OGBL fordert Neueinstellungen bei der Straßenbauverwaltung

voirie_vignetteUnterredung des OGBL-Syndikats Öffentliche Dienste mit dem Minister für nachhaltige Entwicklung und Infrastrukturen François Bausch und mit der Direktion der Straßenbauverwaltung

Auf der Tagesordnung der Unterredung standen die Empfehlungen, die kürzlich von der „Commission d’Économie et de Rationalisation“ (CER) ausgesprochen worden waren, betreffend die von der Regierung geforderten Einsparungen von 10% bei den Betriebskosten sämtlicher öffentlicher Verwaltungen und deren negative Folgen für die Einstellungspolitik in der Straßenbauverwaltung.

Die CER legte der Straßenbauverwaltung nahe, Personal, das in den Ruhestand eintritt, nur zur Hälfte zu ersetzen.

Diese Empfehlungen der Kommission stoßen beim OGBL-Syndikat Öffentliche Dienste auf Unverständnis. In einem Schreiben an die CER protestierte das Syndikat vehement gegen die pauschalen „Sparempfehlungen“ und wies auf die damit verbundenen negativen und gefährlichen Auswirkungen auf die Arbeitsbedingungen des Personals hin.

Der enorme Zuwachs des hiesigen Straßenverkehrs, sprich +35,22% an zugelassenen Fahrzeugen und +40,39% am Warentransport im Vergleich zum Jahr 2000 sowie der permanente Ausbau der Infrastrukturen – Ausweitung des Autobahnnetzes (+32,17% im Vergleich zu 2000), Fertigstellung der Nordstraße und des Tunnels „Groufft“, Instandhaltung und -setzung sämtlicher Brücken – beanspruchen das jetzige Personal in höchstem Maße. Demgegenüber steht ein geringer Zuwachs an Personal von +1,71% seit 2000.

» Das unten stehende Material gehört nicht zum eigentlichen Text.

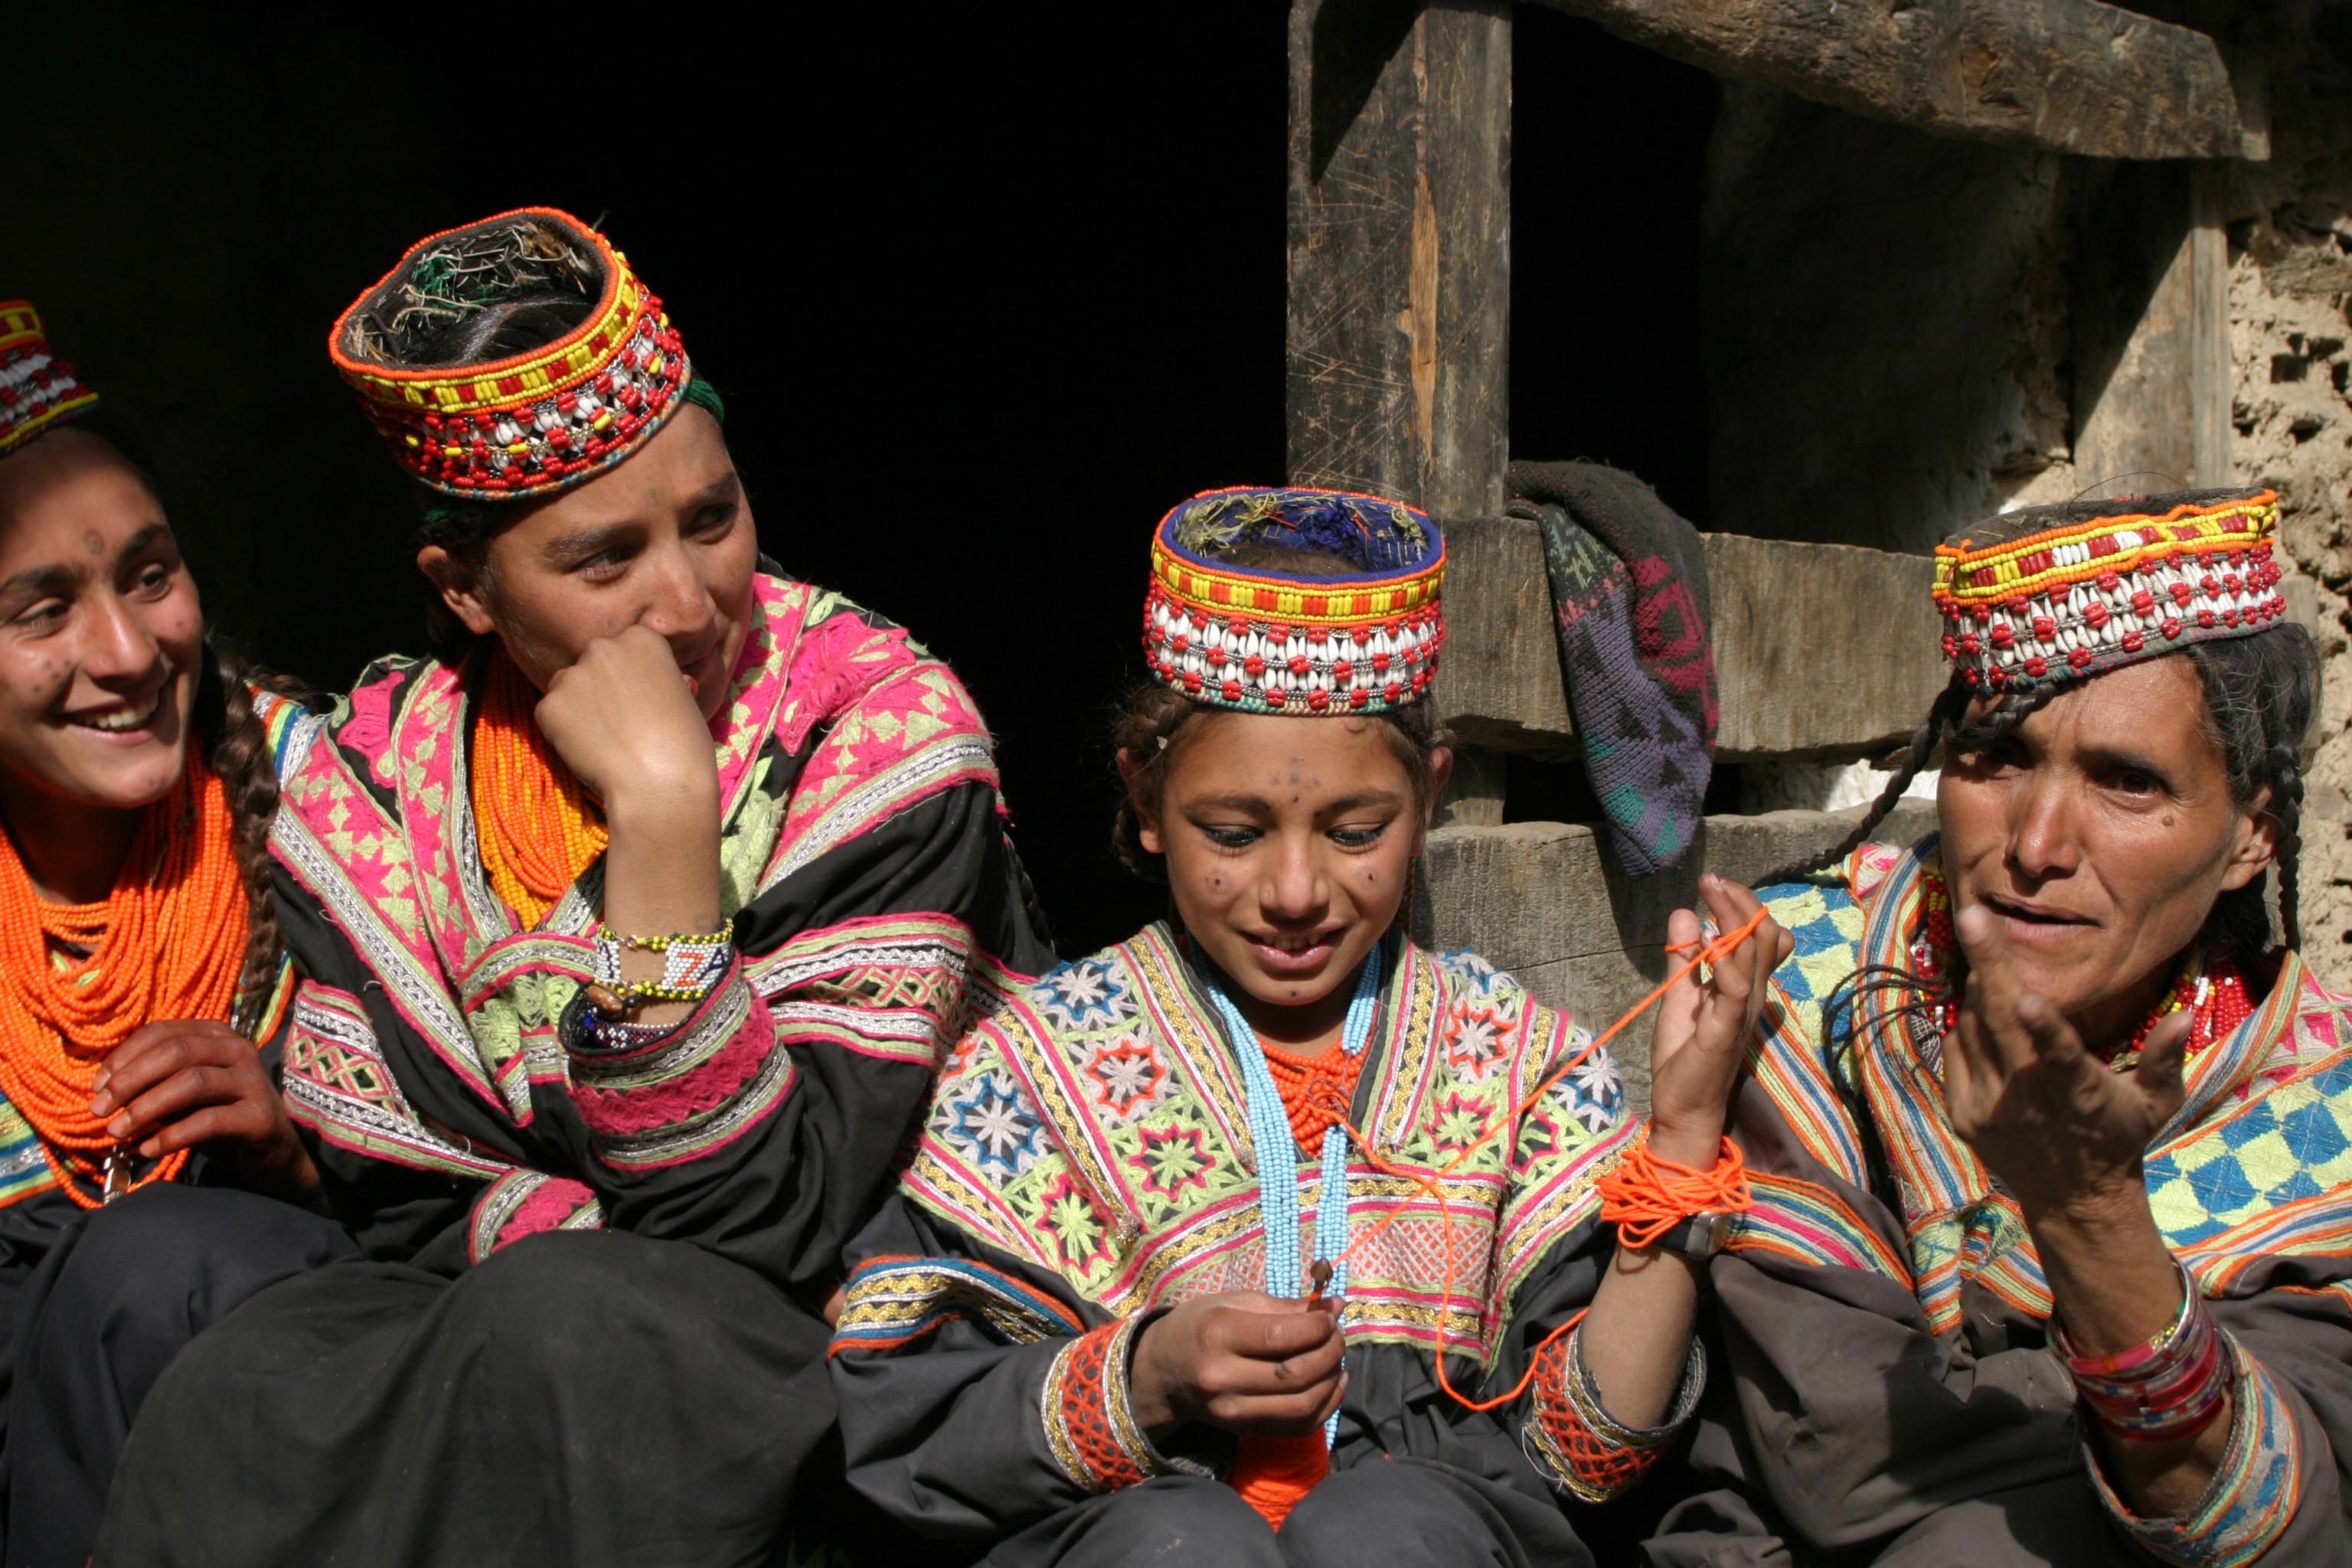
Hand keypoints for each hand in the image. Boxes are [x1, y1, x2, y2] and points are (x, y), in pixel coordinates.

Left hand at [89, 1021, 322, 1206]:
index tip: (96, 1087)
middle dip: (130, 1081)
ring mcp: (252, 1082)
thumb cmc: (218, 1115)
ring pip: (192, 1082)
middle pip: (176, 1052)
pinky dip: (172, 1136)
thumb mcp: (182, 1094)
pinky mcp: (259, 1117)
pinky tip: (148, 1150)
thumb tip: (103, 1091)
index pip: (162, 1032)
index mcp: (216, 1035)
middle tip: (99, 1111)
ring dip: (146, 1107)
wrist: (270, 1152)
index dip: (123, 1057)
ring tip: (117, 1132)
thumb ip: (153, 1083)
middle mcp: (238, 1050)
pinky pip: (209, 1121)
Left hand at [532, 625, 717, 820]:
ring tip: (604, 739)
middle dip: (599, 685)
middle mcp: (603, 647)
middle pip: (591, 662)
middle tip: (618, 721)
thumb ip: (651, 677)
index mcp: (641, 637)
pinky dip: (562, 732)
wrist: (661, 784)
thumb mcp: (680, 694)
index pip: (623, 648)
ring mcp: (573, 675)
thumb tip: (634, 684)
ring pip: (566, 686)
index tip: (639, 700)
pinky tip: (589, 751)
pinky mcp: (550, 705)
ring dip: (578, 706)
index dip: (629, 676)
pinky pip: (550, 714)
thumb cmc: (684, 745)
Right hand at [1129, 1291, 1346, 1440]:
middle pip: (1296, 1374)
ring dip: (1332, 1380)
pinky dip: (1327, 1405)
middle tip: (1337, 1335)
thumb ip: (1283, 1307)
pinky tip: (1332, 1382)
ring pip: (1303, 1405)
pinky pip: (1300, 1426)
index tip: (1329, 1316)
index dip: (1317, 1326)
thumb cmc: (1200, 1327)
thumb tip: (1335, 1307)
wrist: (1164, 1374)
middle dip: (1330, 1351)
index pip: (1280, 1337)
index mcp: (1217, 1336)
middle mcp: (1222, 1379)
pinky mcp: (1245, 1432)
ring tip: (1335, 1358)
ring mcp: (1233, 1413)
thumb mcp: (1232, 1303)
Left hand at [1646, 874, 1790, 1163]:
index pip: (1761, 936)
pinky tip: (1707, 939)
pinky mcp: (1726, 1029)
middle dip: (1740, 900)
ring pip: (1754, 953)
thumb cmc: (1685, 1056)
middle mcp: (1751, 994)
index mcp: (1743, 986)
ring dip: (1732, 917)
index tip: (1714, 884)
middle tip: (1711, 878)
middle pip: (1763, 935)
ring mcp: (1742, 1011)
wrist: (1683, 1107)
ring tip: (1710, 890)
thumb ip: (1684, 958)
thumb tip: (1686, 912)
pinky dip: (1725, 960)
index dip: (1744, 905)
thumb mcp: (1680, 996)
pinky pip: (1736, 989)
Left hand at [1944, 904, 2186, 1231]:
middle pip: (1999, 1021)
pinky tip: (1989, 1028)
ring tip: (1996, 979)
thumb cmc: (2118, 1137)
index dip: (2043, 1028)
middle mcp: (2027, 1099)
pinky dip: (1967, 1030)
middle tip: (1973, 914)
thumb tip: (2186, 1014)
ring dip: (1980, 995)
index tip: (2025, 1000)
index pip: (2059, 1056)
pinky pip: (1956, 1050)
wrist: (2073, 1200)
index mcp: (2077, 1092)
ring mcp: (1989, 1107)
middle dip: (1987, 963)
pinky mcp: (1963, 1114)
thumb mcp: (2157, 1104)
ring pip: (1972, 1028)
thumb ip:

Die Reduzierung der finanziellen und personellen Mittel bei einer ständigen Erhöhung des Arbeitsvolumens birgt die Gefahr eines erhöhten Sicherheitsrisikos für das Personal. Die Reduzierung des Personals verschärft die negative Entwicklung auf dem Arbeitsmarkt eher, als sie den Abbau der Arbeitslosenquote fördert. Das OGBL-Syndikat Öffentliche Dienste befürchtet außerdem eine weitere Auslagerung und Privatisierung bei der Straßenbauverwaltung, falls der Personalbestand nicht an das Arbeitsvolumen angepasst wird.

Das OGBL-Syndikat Öffentliche Dienste fordert das Ersetzen aller pensionsberechtigten Bediensteten, (Arbeitnehmer und Beamte) und die massive Aufstockung des Personalbestands der Straßenbauverwaltung.

Sowohl Minister Bausch als auch die Direktion der Straßenbauverwaltung teilten die Ansichten des OGBL-Syndikats Öffentliche Dienste und zeigten vollstes Verständnis für die Argumente der OGBL-Vertreter. In einem Schreiben an den Staatsminister bekräftigte Minister Bausch ein sofortiges Ersetzen des Personals, das in den Ruhestand eintritt.